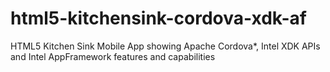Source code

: html5-kitchensink-cordova-xdk-af
================================

HTML5 Kitchen Sink Mobile App showing Apache Cordova*, Intel XDK APIs and Intel AppFramework features and capabilities
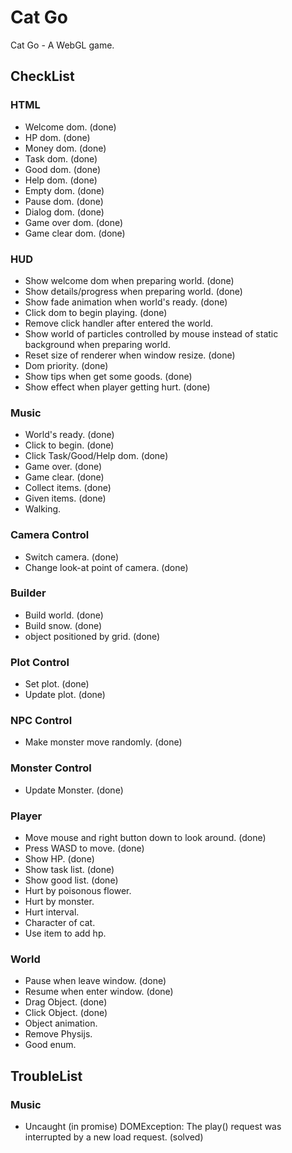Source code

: # Cat Go

Cat Go - A WebGL game.

## CheckList

### HTML

- Welcome dom. (done)
- HP dom. (done)
- Money dom. (done)
- Task dom. (done)
- Good dom. (done)
- Help dom. (done)
- Empty dom. (done)
- Pause dom. (done)
- Dialog dom. (done)
- Game over dom. (done)
- Game clear dom. (done)

### HUD

- Show welcome dom when preparing world. (done)
- Show details/progress when preparing world. (done)
- Show fade animation when world's ready. (done)
- Click dom to begin playing. (done)
- Remove click handler after entered the world.
- Show world of particles controlled by mouse instead of static background when preparing world.
- Reset size of renderer when window resize. (done)
- Dom priority. (done)
- Show tips when get some goods. (done)
- Show effect when player getting hurt. (done)

### Music

- World's ready. (done)
- Click to begin. (done)
- Click Task/Good/Help dom. (done)
- Game over. (done)
- Game clear. (done)
- Collect items. (done)
- Given items. (done)
- Walking.

### Camera Control

- Switch camera. (done)
- Change look-at point of camera. (done)

### Builder

- Build world. (done)
- Build snow. (done)
- object positioned by grid. (done)

### Plot Control

- Set plot. (done)
- Update plot. (done)

### NPC Control

- Make monster move randomly. (done)

### Monster Control

- Update Monster. (done)

### Player

- Move mouse and right button down to look around. (done)
- Press WASD to move. (done)
- Show HP. (done)
- Show task list. (done)
- Show good list. (done)
- Hurt by poisonous flower.
- Hurt by monster.
- Hurt interval.
- Character of cat.
- Use item to add hp.

### World

- Pause when leave window. (done)
- Resume when enter window. (done)
- Drag Object. (done)
- Click Object. (done)
- Object animation.
- Remove Physijs.
- Good enum.

## TroubleList

### Music

- Uncaught (in promise) DOMException: The play() request was interrupted by a new load request. (solved)
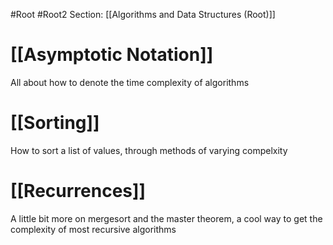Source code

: 
#Root #Root2 Section: [[Algorithms and Data Structures (Root)]]
# [[Asymptotic Notation]]

All about how to denote the time complexity of algorithms
# [[Sorting]]

How to sort a list of values, through methods of varying compelxity
# [[Recurrences]]

A little bit more on mergesort and the master theorem, a cool way to get the complexity of most recursive algorithms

######

_WHAT THE TASK ASKS:_ Send back an exact copy of only the lines from the line with "- Collect items. (done)" up to and including the line with "### Plot Control" in the data above.

_EXPECTED ANSWER:_
- Collect items. (done)
- Given items. (done)
- Walking.

### Camera Control

- Switch camera. (done)
- Change look-at point of camera. (done)

### Builder

- Build world. (done)
- Build snow. (done)
- object positioned by grid. (done)

### Plot Control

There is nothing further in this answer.